If you decide to file a civil action, and if you do not have or cannot

afford the services of an attorney, you may request that the Court appoint

an attorney to represent you and that the Court permit you to file the

action without payment of fees, costs, or other security.  See Title VII

of the Civil Rights Act of 1964, as amended, 42 U.S.C. § 2000e et seq.;

the Rehabilitation Act of 1973, as amended, 29 U.S.C. §§ 791, 794(c).

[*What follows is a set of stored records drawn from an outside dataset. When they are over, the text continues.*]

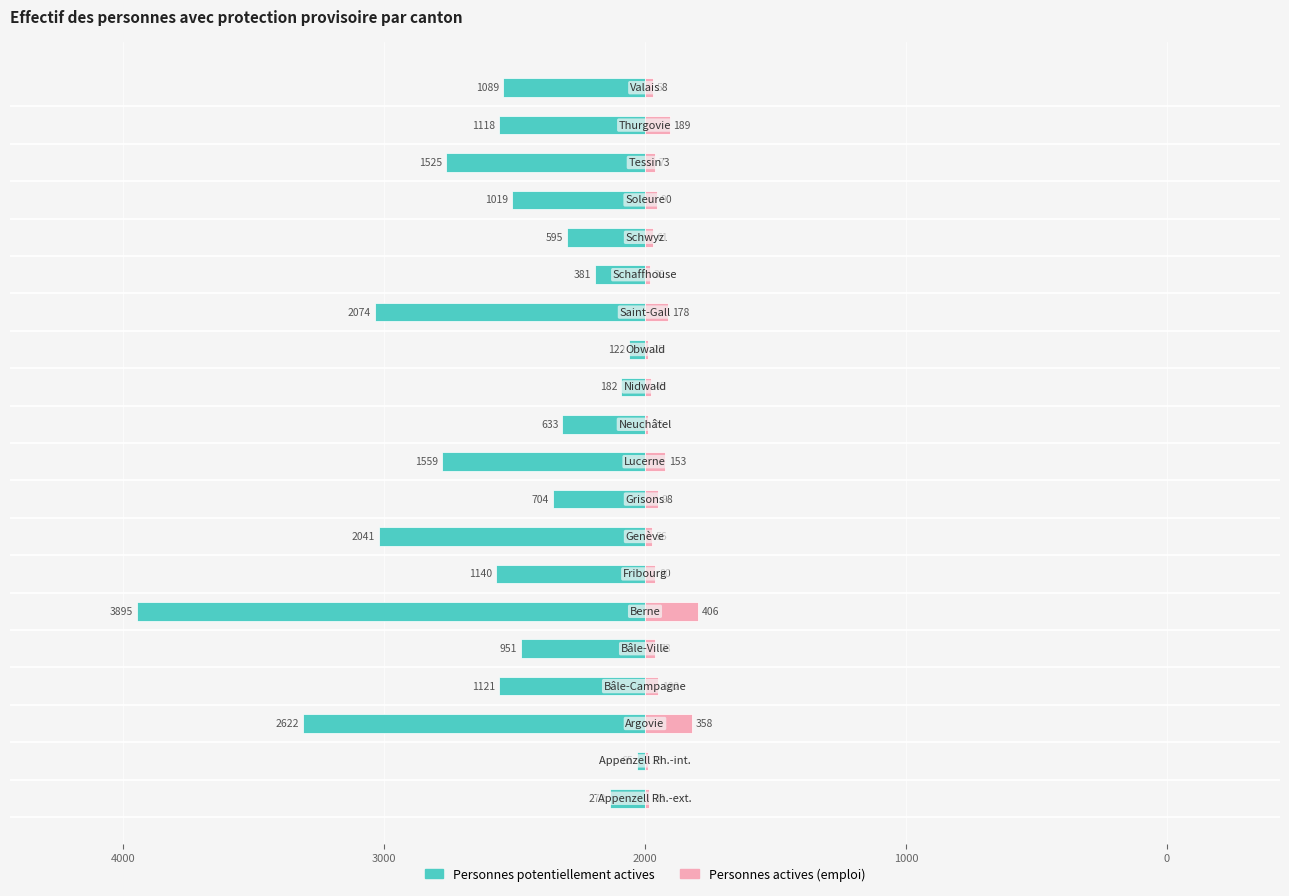

How many bars are there in total?

40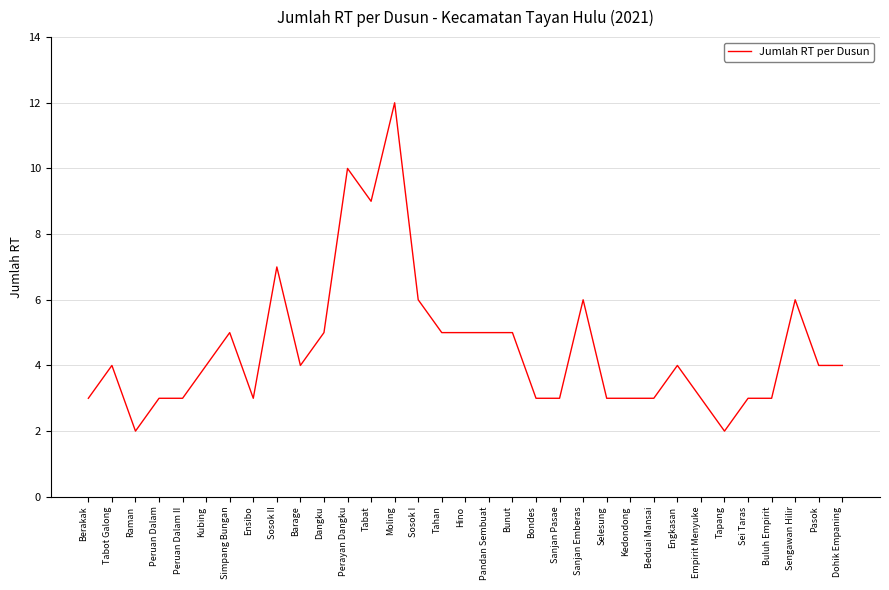

True or false: there are more than 1 points higher than both neighbors.

True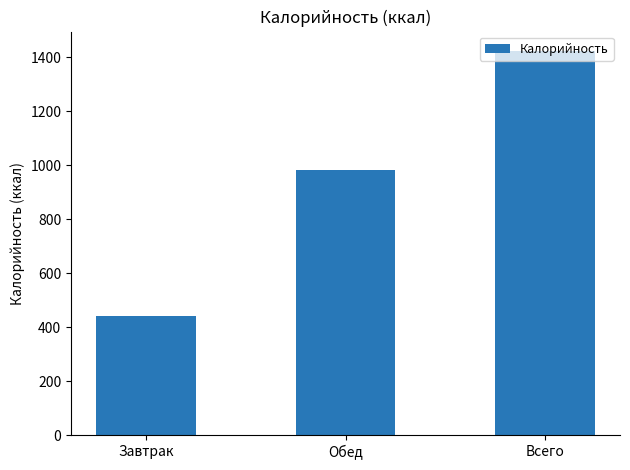

Count the number of values greater than 981.

2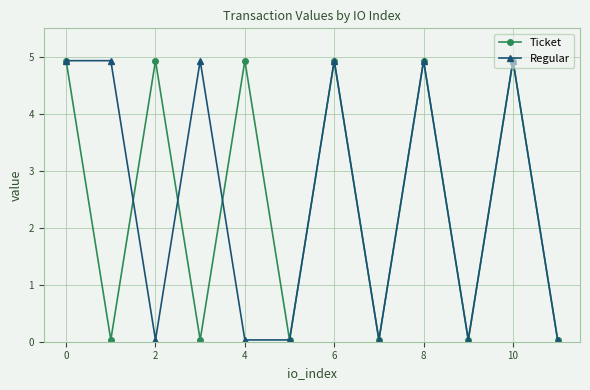

What is the maximum value shown in the chart?

4.9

The grant or denial of the request is within the sole discretion of

the Court.  Filing a request for an attorney does not extend your time

in which to file a civil action.  Both the request and the civil action

must be filed within the time limits as stated in the paragraph above

(“Right to File A Civil Action”).

FOR THE COMMISSION:

______________________________

Carlton M. Hadden, Director

Office of Federal Operations

June 12, 2003

__________________

Date

CERTIFICATE OF MAILING

For timeliness purposes, the Commission will presume that this decision

was received within five (5) calendar days after it was mailed.  I certify

that this decision was mailed to complainant, complainant’s representative

(if applicable), and the agency on:

__________________

Date

______________________________

Equal Opportunity Assistant1The AVIC alleged that complainant attacked him

with a toilet plunger and injured his hand.  Following an investigation

of the matter, the agency terminated complainant’s employment.

2Complainant asserts that a third party, an agency administrative officer,

provided his personal information to the new AVIC and/or the reporter.

3The agency determined that complainant’s harm spanned the date he

learned about the derogatory article to the date the agency issued its

FAD on the instant complaint.

4The FAD stated that complainant’s request for back pay and retirement

benefits was equitable relief rather than a request for compensatory

damages.  The record reveals that complainant and the agency entered into

a settlement agreement in September 1993, which addresses back pay, front

pay, and complainant’s inability to return to his prior duty station,

based on his complaints from the early 1990s.